◆ DOCUMENT PASSAGE:
# Planer board release vs. rubberbands



## gkicker13 (Mar 8, 2005)

I just recently switched from releases on my planer board lines to rubberbands and shower hooks. The biggest problem I am running into is the rubberbands are too tough and don't break. I have tried all sizes of rubberbands and nothing seems to work like I've heard they do. Anyone have any idea what is going wrong. I ran a small dipsy off one rubber band and it dragged a 24" walleye for who knows how long. Thanks for any advice.


----------



## Hook N Book (Apr 7, 2004)

Two things...use the red #4 bands. Place the band only about a third of the way into the rerlease. You might even have to go further out to the edge of the release. Play around with different band placements until you find your sweet spot for good releases.


----------



## peerlessfisherman (Jun 2, 2006)

I use rubber bands and releases. You can buy the red planer board rubber bands that are made by Weldon ( I think). The rubber bands help absorb the wave shock and prevent false releases. I also put the clicker on and set the drag as loose as possible. Even the small bass will pull the drag. Nothing worse than hanging a small fish and not knowing it.


----------



## Scott Mick (Oct 18, 2006)

◆ DATA:
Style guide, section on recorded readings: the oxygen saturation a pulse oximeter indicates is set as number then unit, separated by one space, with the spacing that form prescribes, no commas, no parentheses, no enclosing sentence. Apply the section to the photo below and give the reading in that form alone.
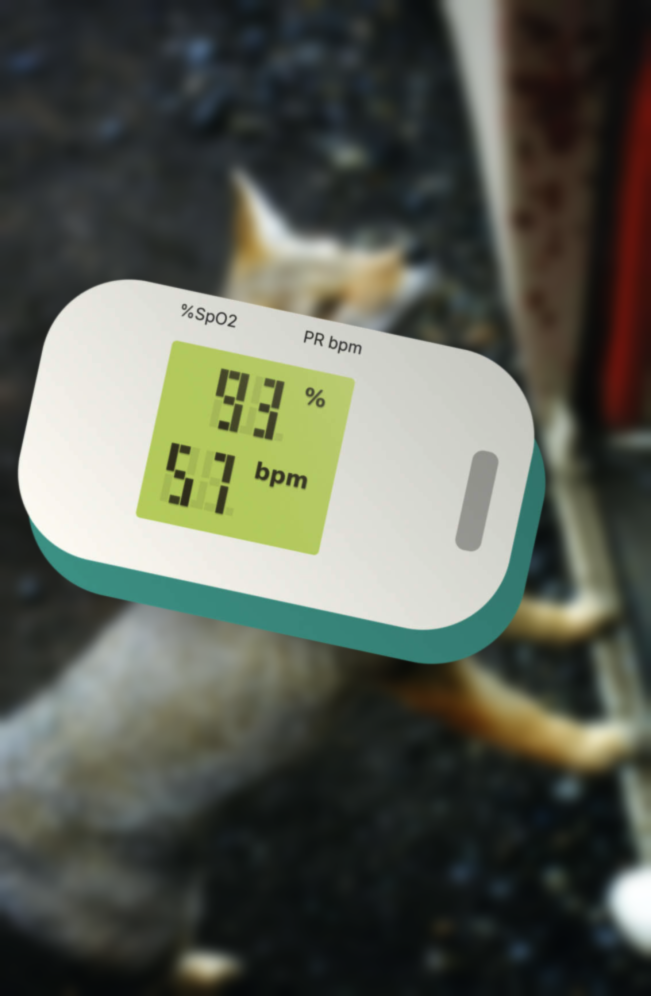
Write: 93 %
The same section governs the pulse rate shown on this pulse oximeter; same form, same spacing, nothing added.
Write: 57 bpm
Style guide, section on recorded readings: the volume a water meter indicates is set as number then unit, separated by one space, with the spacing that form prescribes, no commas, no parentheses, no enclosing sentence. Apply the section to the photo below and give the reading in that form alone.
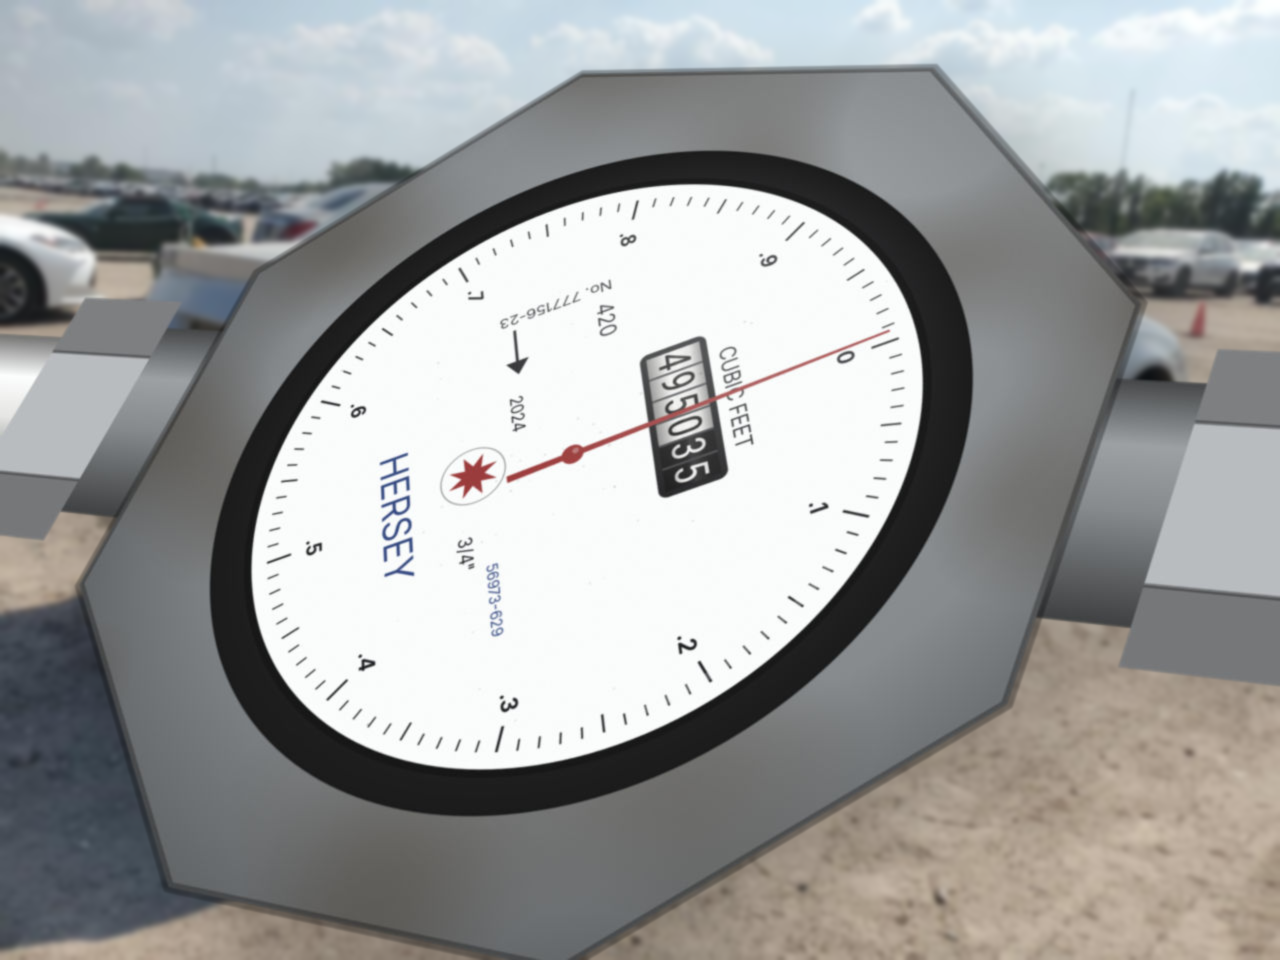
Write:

==

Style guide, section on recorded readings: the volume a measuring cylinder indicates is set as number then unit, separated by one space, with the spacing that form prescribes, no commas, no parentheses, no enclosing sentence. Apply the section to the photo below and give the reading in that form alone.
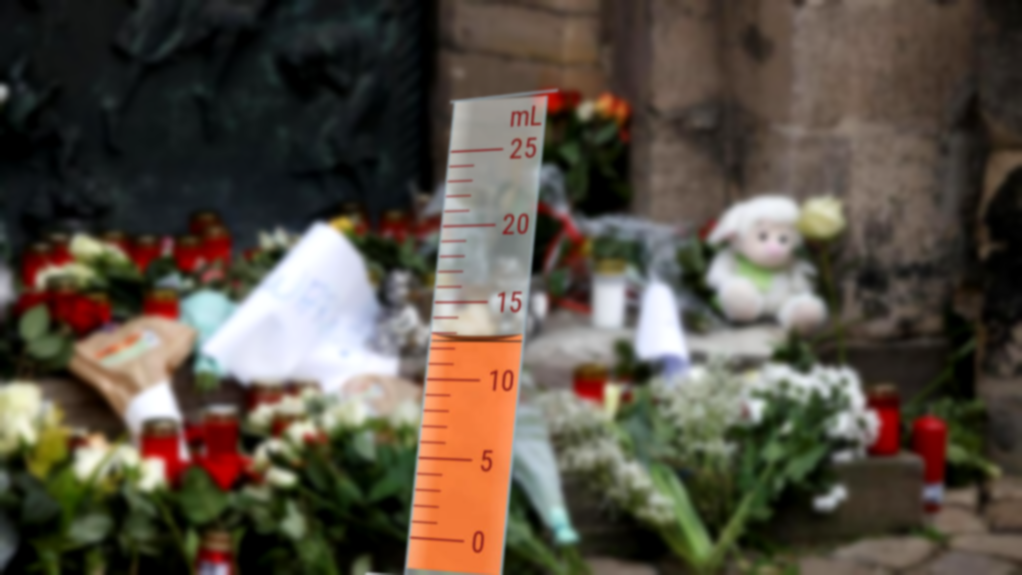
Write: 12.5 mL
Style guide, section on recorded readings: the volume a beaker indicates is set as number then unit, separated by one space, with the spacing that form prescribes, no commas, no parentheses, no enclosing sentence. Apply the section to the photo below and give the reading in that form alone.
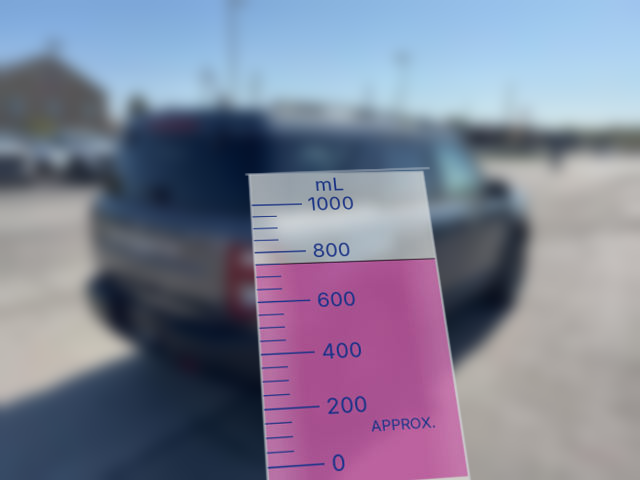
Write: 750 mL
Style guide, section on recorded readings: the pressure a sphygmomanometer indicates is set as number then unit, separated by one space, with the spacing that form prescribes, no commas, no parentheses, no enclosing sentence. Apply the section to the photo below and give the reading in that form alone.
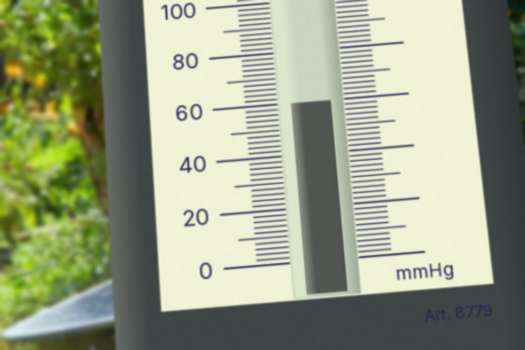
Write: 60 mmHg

--

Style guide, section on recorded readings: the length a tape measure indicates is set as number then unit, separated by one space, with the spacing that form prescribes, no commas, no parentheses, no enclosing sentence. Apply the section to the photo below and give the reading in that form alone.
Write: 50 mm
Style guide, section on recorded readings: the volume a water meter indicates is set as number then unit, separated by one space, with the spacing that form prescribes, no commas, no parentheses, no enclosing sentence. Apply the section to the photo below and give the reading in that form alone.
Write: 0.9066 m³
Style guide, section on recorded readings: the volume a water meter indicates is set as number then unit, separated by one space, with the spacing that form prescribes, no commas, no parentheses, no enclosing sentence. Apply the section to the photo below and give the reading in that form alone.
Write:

◆ TASK BRIEF:
From the forum thread above on planer board releases and rubber bands, quote the portion starting with "## Hook N Book" and going on through "for good releases.".

◆ WRITTEN SOLUTION:
## Hook N Book (Apr 7, 2004)

Two things...use the red #4 bands. Place the band only about a third of the way into the rerlease. You might even have to go further out to the edge of the release. Play around with different band placements until you find your sweet spot for good releases.